Labels: disaster planning, emergency management planning, provision of public services, regulation/regulatory policy, risk management and redundancy, utility infrastructure, utility regulation, water supply and use
4 Comments:
NBC 5 Dallas-Fort Worth: ERCOT CEO Worries $150 “Easy Out” for Gas Companies Could Threaten Grid.
https://www.nbcdfw.com/investigations/ercot-ceo-worries-150-easy-out-for-gas-companies-could-threaten-grid/2819056/
This article has a different take, that there will be plenty of energy so long as weather conditions are normal (not extreme).
Community Impact Newspaper: ERCOT: Texas power grid ready for expected winter demand.
https://communityimpact.com/austin/central-austin/weather/2021/11/22/ercot-texas-power-grid-ready-for-expected-winter-demand/
KSAT San Antonio: “People should probably be worried”: Texas hasn’t done enough to prevent another winter blackout, experts say.

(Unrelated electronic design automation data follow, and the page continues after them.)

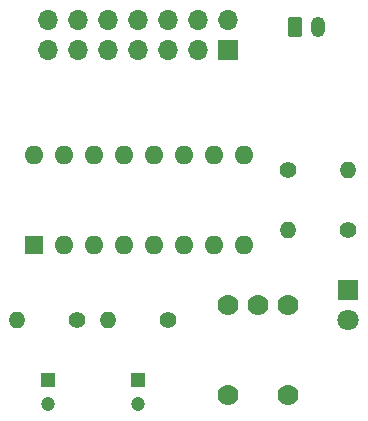
<source format=gbr>
%TF.GenerationSoftware,KiCad,Pcbnew,8.0.1*%
%TF.CreationDate,2024-03-30T16:35:57+02:00*%
%TF.ProjectId,Design PCB assignment,44657369-676e-4205-9043-422061737369,rev?*%
%TF.SameCoordinates,Original*%
%TF.FileFunction,Soldermask,Bot*%
%TF.FilePolarity,Negative*%
%FSLAX46Y46*%
G04 Gerber Fmt 4.6, Leading zero omitted, Abs format (unit mm)*
G04 Created by KiCad (PCBNEW 8.0.1) date 2024-03-30 16:35:57*
%MOMM*%
%LPD*%
G01*
G04 APERTURE LIST*
G04 Aperture macros list*
%AMRoundRect*
0 Rectangle with rounded corners*
0 $1 Rounding radius*
0 $2 $3 $4 $5 $6 $7 $8 $9 X,Y pos of 4 corners*
0 Add a 4 corners polygon primitive as box body*
4,1,4,$2,$3,$4,$5,$6,$7,$8,$9,$2,$3,0*
0 Add four circle primitives for the rounded corners*
1,1,$1+$1,$2,$3*
1,1,$1+$1,$4,$5*
1,1,$1+$1,$6,$7*
1,1,$1+$1,$8,$9*
0 Add four rect primitives between the rounded corners*
20,1,$1+$1,$2,$3,$4,$5,0*
20,1,$1+$1,$4,$5,$6,$7,0*
20,1,$1+$1,$6,$7,$8,$9,0*
20,1,$1+$1,$8,$9,$2,$3,0*%
G04 Aperture macros list end*
%ADD10C,1.778000*%
%ADD11RoundRect,0.250000X-0.350000X-0.625000X0.350000X-0.625000X0.350000X0.625000X-0.350000X0.625000X0*%
%ADD12O,1.200000X1.750000*%
%ADD13C,1.400000*%
%ADD14O,1.400000X1.400000*%
%ADD15R,1.600000X1.600000*%
%ADD16O,1.600000X1.600000*%
%ADD17R,1.200000X1.200000*%
%ADD18C,1.200000*%
%ADD19R,1.700000X1.700000*%
%ADD20O,1.700000X1.700000*%
%ADD21R,1.800000X1.800000*%
%ADD22C,1.800000*%
G04 APERTURE END LIST*
D10*
%TO.C,SW1*%
X99060000Y-82550000D03*
X93980000Y-82550000D03*
X93980000Y-74930000D03*
X96520000Y-74930000D03*
X99060000Y-74930000D03*
%TD*%
D11*
%TO.C,J1*%
X99600000Y-51340000D03*
D12*
X101600000Y-51340000D03*
%TD*%
D13*
%TO.C,Rprog1*%
X104140000Y-68580000D03*
D14*
X104140000Y-63500000D03*
%TD*%
D13*
%TO.C,Rled1*%
X99060000Y-63500000D03*
D14*
X99060000Y-68580000D03*
%TD*%
D15*
%TO.C,U1*%
X77485000Y-69840000D03*
D16*
X80025000Y-69840000D03*
X82565000Y-69840000D03*
X85105000Y-69840000D03*
X87645000Y-69840000D03*
X90185000Y-69840000D03*
X92725000Y-69840000D03*
X95265000Y-69840000D03*
X95265000Y-62220000D03*
X92725000Y-62220000D03*
X90185000Y-62220000D03*
X87645000Y-62220000D03*
X85105000Y-62220000D03*
X82565000Y-62220000D03*
X80025000Y-62220000D03*
X77485000Y-62220000D03*
%TD*%
D13*
%TO.C,R9*%
X88900000Y-76200000D03*
D14*
X83820000Y-76200000D03*
%TD*%
D13*
%TO.C,R10*%
X81170000Y-76200000D03*
D14*
X76090000Y-76200000D03*
%TD*%
D17*
%TO.C,C2*%
X78740000Y-81280000D03*
D18*
X78740000Y-83280000D03*
%TD*%
D19*
%TO.C,J2*%
X93980000Y-53340000D03*
D20*
X93980000Y-50800000D03*
X91440000Y-53340000D03*
X91440000Y-50800000D03*
X88900000Y-53340000D03*
X88900000Y-50800000D03*
X86360000Y-53340000D03*
X86360000Y-50800000D03*
X83820000Y-53340000D03*
X83820000Y-50800000D03*
X81280000Y-53340000D03*
X81280000Y-50800000D03*
X78740000Y-53340000D03*
X78740000Y-50800000D03*
%TD*%
D17*
%TO.C,C1*%
X86360000Y-81280000D03*
D18*
X86360000Y-83280000D03*
%TD*%
D21*
%TO.C,charging1*%
X104140000Y-73660000D03*
D22*
X104140000Y-76200000D03*
%TD*%
M02*

</source>
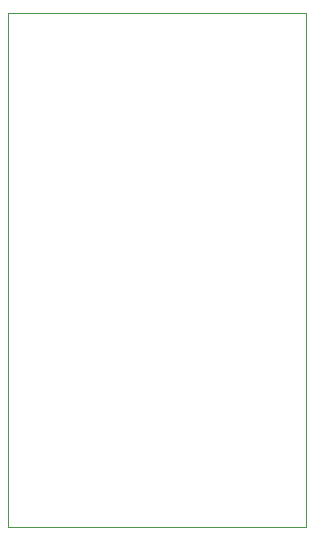
<source format=gm1>
G04 #@! TF.GenerationSoftware,KiCad,Pcbnew,9.0.5-9.0.5~ubuntu25.04.1*
G04 #@! TF.CreationDate,2025-12-03T04:11:04-06:00*
G04 #@! TF.ProjectId,Return_Board,52657475-726e-45f4-926f-6172642e6b69,rev?*
G04 #@! TF.SameCoordinates,Original*
G04 #@! TF.FileFunction,Profile,NP*
%FSLAX46Y46*%
G04 Gerber Fmt 4.6, Leading zero omitted, Abs format (unit mm)*
G04 Created by KiCad (PCBNEW 9.0.5-9.0.5~ubuntu25.04.1) date 2025-12-03 04:11:04*
%MOMM*%
%LPD*%
G01*
G04 APERTURE LIST*
G04 #@! TA.AperFunction,Profile*
%ADD10C,0.050000*%
G04 #@! TD*
G04 APERTURE END LIST*
D10*
X132250000Y-67500000D02*
X157500000Y-67500000D01*
X157500000Y-111000000D01*
X132250000Y-111000000D01*
X132250000Y-67500000D01*
M02*

</source>
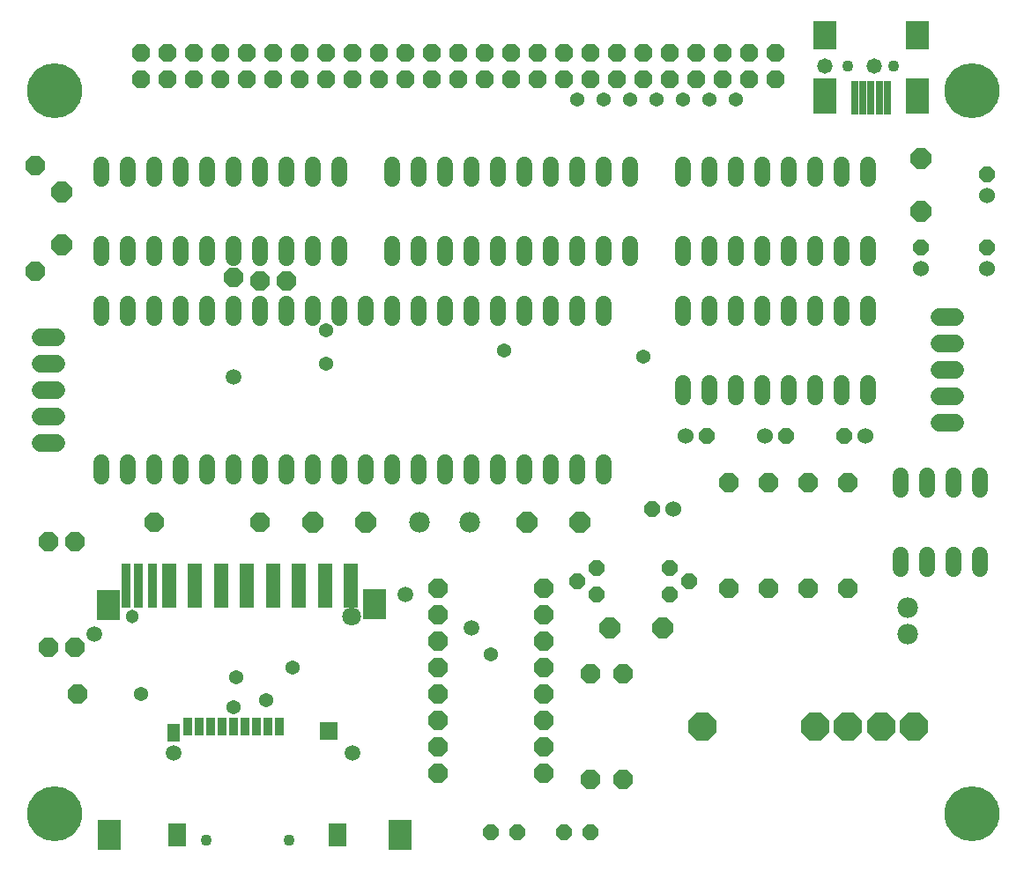
<source format=gts>
G04 EAGLE Gerber RS-274X export*
G75*
%MOMM*%
%FSLAX34Y34*%
%LPD*%
%INTop Soldermask*%
%IPPOS*%
%AMOC8*
5,1,8,0,0,1.08239X$1,22.5*%
G01*
%ADD10P,1.869504X8X202.500000*%
%ADD11C,1.524000*%
%ADD12C,1.981200*%
%ADD13P,2.969212X8X292.500000*%
%ADD14P,2.034460X8X292.500000*%
%ADD15R,2.203200X3.003200*%
%ADD16R,0.903200X4.203200*%
%ADD17R,1.403200X4.203200*%
%ADD18C,1.303200*%
%ADD19C,1.803200*%
%ADD20P,2.034460X8X112.500000*%
%ADD21P,2.034460X8X202.500000*%
%ADD22P,2.034460X8X22.500000*%
%ADD23P,1.649562X8X292.500000*%
%ADD24P,1.649562X8X112.500000*%
%ADD25C,1.524000*%
%ADD26P,1.649562X8X22.500000*%
%ADD27P,1.649562X8X202.500000*%
%ADD28C,1.727200*%
%ADD29P,2.144431X8X112.500000*%
%ADD30P,2.144431X8X22.500000*%
%ADD31P,2.144431X8X202.500000*%
%ADD32P,2.006968X8X22.500000*%
%ADD33R,2.203200X2.703200*%
%ADD34R,2.203200X3.503200*%
%ADD35R,0.703200X3.303200*%
%ADD36C,1.103200*%
%ADD37R,0.965200X1.727200*%
%ADD38R,1.219200X1.727200*%
%ADD39R,1.727200X2.235200*%
%ADD40R,1.727200X1.727200*%
%ADD41C,1.092200*%
%ADD42C,1.511200*%
%ADD43C,1.473200*%
%ADD44C,1.371600*%
%ADD45C,5.283200*%


D10*
X730250Y774700D03*
X730250Y749300D03*
X704850Y774700D03*
X704850Y749300D03*
X679450Y774700D03*
X679450Y749300D03*
X654050Y774700D03*
X654050Y749300D03*
X628650Y774700D03*
X628650Y749300D03*
X603250Y774700D03*
X603250Y749300D03*
X577850Y774700D03*
X577850Y749300D03*
X552450Y774700D03*
X552450Y749300D03*
X527050Y774700D03*
X527050Y749300D03*
X501650Y774700D03*
X501650Y749300D03*
X476250Y774700D03*
X476250Y749300D03*
X450850Y774700D03*
X450850Y749300D03*
X425450Y774700D03*
X425450Y749300D03*
X400050Y774700D03*
X400050Y749300D03*
X374650Y774700D03*
X374650Y749300D03*
X349250Y774700D03*
X349250Y749300D03*
X323850Y774700D03*
X323850Y749300D03*
X298450Y774700D03*
X298450Y749300D03*
X273050Y774700D03*
X273050Y749300D03*
X247650Y774700D03*
X247650Y749300D03*
X222250Y749300D03*
X222250Y774700D03*
X196850Y774700D03*
X171450Y774700D03*
X146050Y774700D03*
X146050Y749300D03*
X171450Y749300D03*
X196850Y749300D03*
X120650Y749300D03*
X120650Y774700D03*
D11*
X311150Y667004D02*
X311150Y653796D01*
X285750Y653796D02*
X285750Y667004D01*
X260350Y667004D02*
X260350Y653796D01*
X234950Y653796D02*
X234950Y667004D01*
X209550Y667004D02*
X209550Y653796D01*
X184150Y653796D02*
X184150Y667004D01*
X158750Y667004D02*
X158750Y653796D01*
X133350Y653796D02*
X133350Y667004D01*
X107950Y667004D02*
X107950Y653796D01*
X82550Y653796D02*
X82550Y667004D01*
X82550Y590804D02*
X82550Y577596D01*
X107950Y577596D02*
X107950Y590804D01*
X133350Y590804D02*
X133350Y577596D01*
X158750Y577596D02*
X158750Y590804D01*
X184150Y590804D02*
X184150Y577596D01*
X209550Y577596D02*
X209550Y590804D01*
X234950Y590804D02*
X234950Y577596D01*
X260350Y577596D02*
X260350Y590804D01*
X285750Y590804D02*
X285750Y577596D01*
X311150Y577596D02*
X311150Y590804D01*
X590550Y653796D02*
X590550Y667004D01*
X565150Y667004D02*
X565150Y653796D01*
X438150Y653796D02*
X438150Y667004D01*
X412750Y667004D02*
X412750Y653796D01*
X539750Y653796D02*
X539750Y667004D01*
X514350Y667004D02*
X514350Y653796D01*
X463550Y653796D02*
X463550Y667004D01*
X488950Y667004D02*
X488950Y653796D01*
X387350Y653796D02*
X387350Y667004D01*
X361950Y667004D02*
X361950Y653796D01*
X361950Y590804D02*
X361950Y577596D01*
X387350Y577596D02*
X387350Y590804D01*
X412750Y590804D02*
X412750Y577596D01*
X438150Y577596D02*
X438150Y590804D01*
X463550Y590804D02*
X463550Y577596D01*
X488950Y577596D02*
X488950Y590804D01*
X514350Y590804D02*
X514350Y577596D01*
X539750Y577596D02*
X539750Y590804D01*
X565150Y590804D02*
X565150Y577596D01*
X590550Y577596D02*
X590550Y590804D01*
X819150Y653796D02*
X819150Y667004D01*
X793750Y667004D02*
X793750Y653796D01*
X666750Y653796D02*
X666750Y667004D01*
X641350Y667004D02*
X641350Y653796D01*
X768350Y653796D02*
X768350Y667004D01*
X742950Y667004D02*
X742950Y653796D01*
X692150Y653796D02*
X692150Y667004D01*
X717550Y667004D02*
X717550Y653796D01*
X641350Y590804D02*
X641350Y577596D01*
X666750Y577596D02*
X666750Y590804D01*
X692150Y590804D02*
X692150Y577596D01*
X717550Y577596D02*
X717550Y590804D01*
X742950Y590804D02*
X742950Y577596D01*
X768350Y577596D02*
X768350Y590804D01*
X793750Y590804D02*
X793750Y577596D01*
X819150Y577596D02*
X819150Y590804D01*
X850900Y292354D02*
X850900Y279146D01*
X876300Y279146D02*
X876300Y292354D01*
X876300Y355346D02*
X876300Y368554D01*
X850900Y368554D02*
X850900Y355346D01*
X901700Y292354D02*
X901700Y279146D01*
X927100Y279146D02*
X927100Y292354D01*
X901700Y355346D02*
X901700Y368554D01*
X927100Y368554D02*
X927100Y355346D01*
D12*
X857250Y215900D03*
X857250Y241300D03*
D13*
X863600Y127000D03*
X660400Y127000D03*
X831850Y127000D03*
X800100Y127000D03*
X768350Y127000D03*
D14*
X762000Y361950D03*
X762000Y260350D03*
X723900Y361950D03*
X723900Y260350D03*
X800100Y361950D03*
X800100Y260350D03*
D15*
X90600Y23300D03*
X369600Y23300D03*
X89600Y244000D03*
D16*
X106600Y263000D03*
X131600Y263000D03*
D17*
X147600Y263000D03*
X172600Y263000D03*
X197600Y263000D03*
X272600Y263000D03*
X222600Y263000D03*
X297600Y263000D03*
X247600Y263000D03*
X322600Y263000D03*
D16*
X118600Y263000D03*
D15*
X345600Y245000D03*
D18*
X112600Y233000D03*
D19*
X323600Y233000D03*
D20*
X31750Y203200D03*
X31750Y304800D03*
X57150Y203200D03*
X57150Y304800D03*
D21*
X508000Y234950D03*
X406400Y234950D03*
X508000Y107950D03*
X406400Y107950D03*
X508000Y158750D03*
X406400Y158750D03*
D22*
X406400Y82550D03*
X508000Y82550D03*
X133350Y323850D03*
X234950Y323850D03*
X406400Y260350D03*
X508000Y260350D03*
X406400Y184150D03*
X508000Y184150D03*
X406400Y133350D03*
X508000Y133350D03*
X406400Y209550D03*
X508000Y209550D03*
D23*
X628650Y279400D03*
X647700Y266700D03*
X628650Y254000D03*
D14*
X685800Y361950D03*
X685800Y260350D03*
D11*
X819150Y520446D02*
X819150Y533654D01*
X793750Y533654D02*
X793750Y520446D01*
X768350Y520446D02*
X768350Y533654D01*
X742950Y533654D02*
X742950Y520446D01*
X717550Y520446D02*
X717550Y533654D01*
X692150Y533654D02*
X692150Y520446D01*
X666750Y520446D02*
X666750Y533654D01*
X641350Y533654D02*
X641350Y520446D01*
X641350Y457454D02*
X641350Y444246D01*
X666750Y444246D02*
X666750Y457454D01*
X692150Y457454D02*
X692150Y444246D01*
X717550Y444246D02*
X717550Y457454D01*
X742950Y457454D02*
X742950Y444246D01*
X768350Y444246D02*
X768350Y457454D01*
X793750Y457454D02*
X793750Y444246D01*
X819150Y444246D02*
X819150Y457454D01*
D24*
X933450Y588010D03*
D25*
X933450Y567690D03*
D24*
X869950Y588010D03*
D25*
X869950Y567690D03*
D26*
X740410Y406400D03*
D25*
X720090Y406400D03*
D26*
X664210Y406400D03*
D25*
X643890Y406400D03*
D27*
X796290Y406400D03*
D25*
X816610Y406400D03*
D28*
X887730Y520700D02*
X902970Y520700D01*
X902970Y495300D02*
X887730Y495300D01*
X887730Y469900D02*
X902970Y469900D01*
X902970Y444500D02*
X887730Y444500D01*
X887730Y419100D02*
X902970Y419100D01*
D26*
X457200Y25400D03*
X482600Y25400D03*
X527050Y25400D03*
X552450Y25400D03*
D20*
X584200Y76200D03*
X584200Y177800D03*
X552450Y76200D03*
X552450Y177800D03*
D29*
X44450Y590550D03*
X44450Y641350D03*
D24*
X933450Y657860D03*
D25*
X933450Y637540D03*
D29*
X869950Y622300D03*
X869950Y673100D03*
D27*
X612140Y336550D03*
D25*
X632460Y336550D03*
D30*
X571500Y222250D03*
X622300Y222250D03*
D11*
X82550Y368046D02*
X82550Y381254D01*
X107950Y381254D02*
X107950Y368046D01*
X133350Y368046D02*
X133350Y381254D01*
X158750Y381254D02*
X158750Y368046D01*
X184150Y368046D02*
X184150Y381254D01*
X209550Y381254D02*
X209550Y368046D01*
X234950Y368046D02*
X234950Y381254D01*
X260350Y381254D02*
X260350Y368046D01*
X285750Y368046D02*
X285750Y381254D01*
X311150Y381254D02*
X311150Y368046D01*
X336550Y368046D02*
X336550Y381254D01*
X361950Y381254D02*
X361950Y368046D01*
X387350Y368046D02*
X387350Y381254D01*
X412750Y381254D02*
X412750Y368046D01*
X438150Y368046D02*
X438150Y381254D01*
X463550Y381254D02*
X463550Y368046D01*
X488950Y368046D02*
X488950Y381254D01*
X514350Y381254D02*
X514350Y368046D01*
X539750Y368046D02*
X539750Y381254D01*
X565150Y381254D02*
X565150Y368046D01*
X565150Y520446D02*
X565150Y533654D01*
X539750Y533654D02*
X539750Y520446D01*
X514350Y520446D02*
X514350Y533654D01*
X488950Y533654D02*
X488950Y520446D01*
X463550Y520446D02*
X463550Y533654D01*
X438150Y533654D02*
X438150Y520446D01*
X412750Y520446D02*
X412750Y533654D01*
X387350Y533654D02*
X387350Y520446D01*
X361950Y520446D02*
X361950Y533654D01*
X336550Y533654D02*
X336550Y520446D01*
X311150Y520446D02*
X311150Y533654D01*
X285750Y533654D02*
X285750Y520446D01*
X260350Y520446D02*
X260350Y533654D01*
X234950Y533654D02*
X234950Y520446D01*
X209550Y520446D02*
X209550Y533654D01*
X184150Y533654D02*
X184150Y520446D01*
X158750Y520446D02*
X158750Y533654D01*
X133350Y533654D02*
X133350Y520446D01*
X107950Y520446D02*
X107950Y533654D01*
X82550Y533654D02*
X82550Y520446D01*
D28*
X39370Y501650D02*
X24130Y501650D01*
X24130Y476250D02*
X39370Y476250D01*
X39370Y450850D02*
X24130Y450850D01*
X24130Y425450D02*
X39370Y425450D01*
X39370Y400050D02*
X24130Y400050D01*
D20*
X19050Y565150D03*
X19050Y666750D03*
D30*
X285750Y323850D03*
X336550Y323850D03*
D31*
X542925Y323850D03*
X492125Y323850D03*
D12*
X388620Y323850D03*
X436880Y323850D03*
D24*
X558800Y254000D03*
X539750Y266700D03*
X558800Y279400D03*
D32*
X209550Y558800D03*
X234950Y555625D03*
X260350Y555625D03*
X60325Y158750D03*
D33*
X777825Y792000D03*
X866825Y792000D03*
D34*
X777825Y733000D03*
X866825Y733000D03*
D35*
X838325Y732000D03*
X830325Y732000D03*
X822325Y732000D03*
X814325Y732000D03*
X806325Y732000D03*
D36*
X844325Y762000D03*
X800325Y762000D03*
D37*
X253550Y127000D03*
X242550Y127000D03*
X231550Y127000D03*
X220550Y127000D03*
X209550Y127000D03*
X198550Y127000D03*
X187550Y127000D03*
X176550Y127000D03*
X165550Y127000D03*
D38*
X152090Y121000D03*
D39*
X155550Y23270D03*
D40*
X301360Y123080D03*
D39*
X309550Y23270D03*
D41*
X183550Y18000D03*
X263550Y18000D03*
D42*
X374650Y254000D03*
D43*
X777875Y762000D03*
D42*
X323850Y101600D03*
X152090Y101600D03*
X76200Y215900D03*
D44*
X692150Y730250D03*
X666750Y730250D03*
X641350Y730250D03*
X615950Y730250D03*
X590550Y730250D03*
X565150Y730250D03*
X539750Y730250D03*
X298450Y476250D03*
X298450Y508000D03*
D42*
X209550Y463550D03*
D43*
X825500Y762000D03*
D44*
X469900Y488950D03*
X603250Y482600D03*
X241300Y152400D03*
X266700Y184150D03*
X209550Y146050D03*
X212725Y174625D03*
D42*
X438150Y222250D03*
D44*
X457200Y196850D03*
X120650Y158750D03*
D45*
X38100Y43180D03*
X38100Y738505D03*
X919480Y43180D03*
X919480Y738505D03*
M02*

</source>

https://www.ksat.com/news/texas/2021/11/29/people-should-probably-be-worried-texas-hasnt-done-enough-to-prevent-another-winter-blackout-experts-say/
For clean and green energy requirement, Texas can rely on solar and wind energy. These natural sources of energy will help in energy production at a lower cost. For energy crisis around the world we need renewable energy investing.